We asked Umra what inspired her to found the NGO.
Umra: It could have been because of the early years raised by my matriarch of a grandmother in a dusty village off the northern coast of Kenya. Perhaps it was due to inhaling the gentle air of very grounded parents to whom education is a non-negotiable. Or is it the United World College education that erases all human constructed boundaries in the name of social justice. Or simply just being a mother.
To this date, I am not quite sure of where the thirst for change in my world comes from but one thing that I do know with certainty is that “I am because we are”.

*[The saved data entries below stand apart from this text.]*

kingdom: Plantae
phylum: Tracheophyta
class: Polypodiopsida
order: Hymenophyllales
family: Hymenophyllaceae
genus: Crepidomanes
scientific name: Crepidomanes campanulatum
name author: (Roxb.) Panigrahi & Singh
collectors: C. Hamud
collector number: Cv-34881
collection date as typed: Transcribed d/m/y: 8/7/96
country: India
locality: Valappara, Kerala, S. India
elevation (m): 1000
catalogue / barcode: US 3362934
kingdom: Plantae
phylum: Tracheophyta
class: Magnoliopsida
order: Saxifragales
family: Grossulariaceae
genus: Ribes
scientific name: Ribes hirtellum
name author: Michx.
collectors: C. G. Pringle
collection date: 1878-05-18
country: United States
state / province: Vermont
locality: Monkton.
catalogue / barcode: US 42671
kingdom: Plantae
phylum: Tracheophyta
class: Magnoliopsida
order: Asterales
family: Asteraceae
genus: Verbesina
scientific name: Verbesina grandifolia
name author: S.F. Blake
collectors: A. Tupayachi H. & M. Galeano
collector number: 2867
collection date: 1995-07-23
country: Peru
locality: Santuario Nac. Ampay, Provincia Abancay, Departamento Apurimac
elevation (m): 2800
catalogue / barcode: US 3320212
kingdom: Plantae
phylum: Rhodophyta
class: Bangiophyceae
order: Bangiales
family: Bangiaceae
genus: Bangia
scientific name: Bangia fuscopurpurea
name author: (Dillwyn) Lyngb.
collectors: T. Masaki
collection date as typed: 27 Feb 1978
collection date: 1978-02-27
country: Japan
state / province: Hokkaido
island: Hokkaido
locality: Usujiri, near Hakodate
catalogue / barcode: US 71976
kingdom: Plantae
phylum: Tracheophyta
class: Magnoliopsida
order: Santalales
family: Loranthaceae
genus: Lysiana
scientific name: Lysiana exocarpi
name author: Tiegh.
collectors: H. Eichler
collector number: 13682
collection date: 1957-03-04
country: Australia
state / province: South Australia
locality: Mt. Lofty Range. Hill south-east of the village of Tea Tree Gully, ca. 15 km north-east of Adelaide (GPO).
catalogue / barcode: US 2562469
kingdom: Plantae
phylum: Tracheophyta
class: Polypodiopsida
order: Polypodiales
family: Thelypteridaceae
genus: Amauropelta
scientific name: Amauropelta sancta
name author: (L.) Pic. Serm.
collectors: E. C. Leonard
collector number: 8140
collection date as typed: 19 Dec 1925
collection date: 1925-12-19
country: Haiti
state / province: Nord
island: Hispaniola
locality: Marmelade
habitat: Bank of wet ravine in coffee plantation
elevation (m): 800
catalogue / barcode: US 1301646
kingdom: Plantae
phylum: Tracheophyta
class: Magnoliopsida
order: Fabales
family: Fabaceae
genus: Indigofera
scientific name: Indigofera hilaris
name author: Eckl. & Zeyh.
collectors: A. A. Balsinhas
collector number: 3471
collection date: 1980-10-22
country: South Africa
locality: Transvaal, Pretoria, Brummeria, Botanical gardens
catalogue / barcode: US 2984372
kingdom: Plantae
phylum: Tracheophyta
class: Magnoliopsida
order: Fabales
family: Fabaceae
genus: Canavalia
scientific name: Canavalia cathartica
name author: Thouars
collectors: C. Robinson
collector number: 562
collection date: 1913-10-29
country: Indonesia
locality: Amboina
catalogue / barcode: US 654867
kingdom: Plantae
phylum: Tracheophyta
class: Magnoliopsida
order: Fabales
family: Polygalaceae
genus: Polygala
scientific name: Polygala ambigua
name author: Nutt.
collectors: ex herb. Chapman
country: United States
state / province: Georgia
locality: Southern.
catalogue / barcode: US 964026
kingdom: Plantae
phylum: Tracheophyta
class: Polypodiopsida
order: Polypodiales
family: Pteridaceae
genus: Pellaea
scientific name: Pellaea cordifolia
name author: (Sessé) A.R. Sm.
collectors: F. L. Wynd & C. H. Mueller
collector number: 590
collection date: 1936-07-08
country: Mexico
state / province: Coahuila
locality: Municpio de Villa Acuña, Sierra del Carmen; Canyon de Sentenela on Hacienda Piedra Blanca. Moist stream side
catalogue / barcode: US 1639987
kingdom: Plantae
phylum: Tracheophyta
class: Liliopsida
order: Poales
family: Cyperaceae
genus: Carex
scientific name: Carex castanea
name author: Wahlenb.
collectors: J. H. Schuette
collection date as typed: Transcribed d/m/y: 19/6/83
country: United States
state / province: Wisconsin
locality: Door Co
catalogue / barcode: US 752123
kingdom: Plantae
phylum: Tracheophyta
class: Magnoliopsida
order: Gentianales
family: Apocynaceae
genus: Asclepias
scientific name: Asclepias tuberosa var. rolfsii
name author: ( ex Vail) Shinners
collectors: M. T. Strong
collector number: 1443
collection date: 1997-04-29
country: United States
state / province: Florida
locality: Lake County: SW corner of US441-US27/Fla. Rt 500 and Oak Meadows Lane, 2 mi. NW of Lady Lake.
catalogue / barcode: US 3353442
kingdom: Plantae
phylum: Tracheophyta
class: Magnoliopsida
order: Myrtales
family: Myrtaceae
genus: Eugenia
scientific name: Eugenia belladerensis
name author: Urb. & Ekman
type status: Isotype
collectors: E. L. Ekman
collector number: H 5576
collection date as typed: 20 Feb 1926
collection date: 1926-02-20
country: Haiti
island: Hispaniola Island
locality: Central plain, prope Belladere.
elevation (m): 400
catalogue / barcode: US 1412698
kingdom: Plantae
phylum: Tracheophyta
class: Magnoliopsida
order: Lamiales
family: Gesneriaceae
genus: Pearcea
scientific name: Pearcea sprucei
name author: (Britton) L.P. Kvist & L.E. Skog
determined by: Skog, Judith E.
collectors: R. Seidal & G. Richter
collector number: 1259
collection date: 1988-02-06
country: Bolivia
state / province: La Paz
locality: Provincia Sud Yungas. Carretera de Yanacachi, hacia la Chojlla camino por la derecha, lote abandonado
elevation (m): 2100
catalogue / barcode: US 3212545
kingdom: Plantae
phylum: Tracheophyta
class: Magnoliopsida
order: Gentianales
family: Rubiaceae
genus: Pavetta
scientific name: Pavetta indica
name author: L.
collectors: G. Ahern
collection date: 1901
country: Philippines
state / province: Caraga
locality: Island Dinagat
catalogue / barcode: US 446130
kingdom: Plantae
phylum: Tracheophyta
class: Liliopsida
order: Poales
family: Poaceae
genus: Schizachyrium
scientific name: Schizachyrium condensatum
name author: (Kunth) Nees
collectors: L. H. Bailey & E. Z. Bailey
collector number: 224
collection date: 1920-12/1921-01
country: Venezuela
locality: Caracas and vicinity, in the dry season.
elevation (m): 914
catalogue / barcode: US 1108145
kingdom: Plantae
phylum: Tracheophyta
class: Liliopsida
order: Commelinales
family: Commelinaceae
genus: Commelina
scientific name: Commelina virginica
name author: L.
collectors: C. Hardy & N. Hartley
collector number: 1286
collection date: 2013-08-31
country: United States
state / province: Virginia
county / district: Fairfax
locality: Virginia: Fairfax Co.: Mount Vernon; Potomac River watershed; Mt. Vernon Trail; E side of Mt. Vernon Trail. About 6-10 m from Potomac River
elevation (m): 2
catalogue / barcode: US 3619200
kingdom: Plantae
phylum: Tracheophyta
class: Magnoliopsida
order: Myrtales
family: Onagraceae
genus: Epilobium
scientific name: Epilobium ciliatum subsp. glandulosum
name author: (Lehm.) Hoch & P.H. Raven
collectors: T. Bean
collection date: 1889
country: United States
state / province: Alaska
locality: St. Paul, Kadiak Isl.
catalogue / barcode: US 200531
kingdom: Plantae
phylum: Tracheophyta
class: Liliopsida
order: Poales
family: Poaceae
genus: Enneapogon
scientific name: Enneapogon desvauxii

Safari Doctors started because while visiting home, after a decade of living overseas, I connected to human suffering juxtaposed to the endless possibilities of hope, and I saw myself as a piece of this puzzle. This initiative started because in every brightly clad mother, I saw the same dreams that I wanted for my two children Bwana and Azza – health and playful happiness. So if we could travel every month to remote corners of my motherland to advance immunisations, get family planning options available to women, build playgrounds for the human balls of energy, host football tournaments for disenfranchised youth, and whatever else that we could – then why not. My purpose finally found me.
On one usual hot morning I received a phone call from a frantic father whose twenty-month-old baby had undergone two botched surgeries and needed urgent evacuation. Not too long ago, a young man dove in the shallow end of the pool and had what might have been a spinal injury – another phone call but this time in the middle of the night. A four-day old infant did not make it on time for his next breath as we spoke with his mother on the other end of the line. Then there was the young guy that we evacuated on our beloved boat Mama Daktari, he will survive the hippo attack, and so will the mother with a late miscarriage. The two swimmers that got caught by the current while we were at our staff retreat – one of them the team was able to resuscitate, the other was not so lucky.
“I do not take it lightly that I have access to opportunities in life that can change the life of another”
Being able to pick up such phone calls or walk into such situations in pursuit of life is a blessing that I cannot describe. I do not take it lightly that I have access to opportunities in life that can change the life of another – and this is why I do what I do every day in a place that I love so dearly with people that I respect so much.
We are able to make a difference in life not because we have a lot but because we care a whole lot more. As our dear friends of The Village Experience say, “we move forward by giving back”.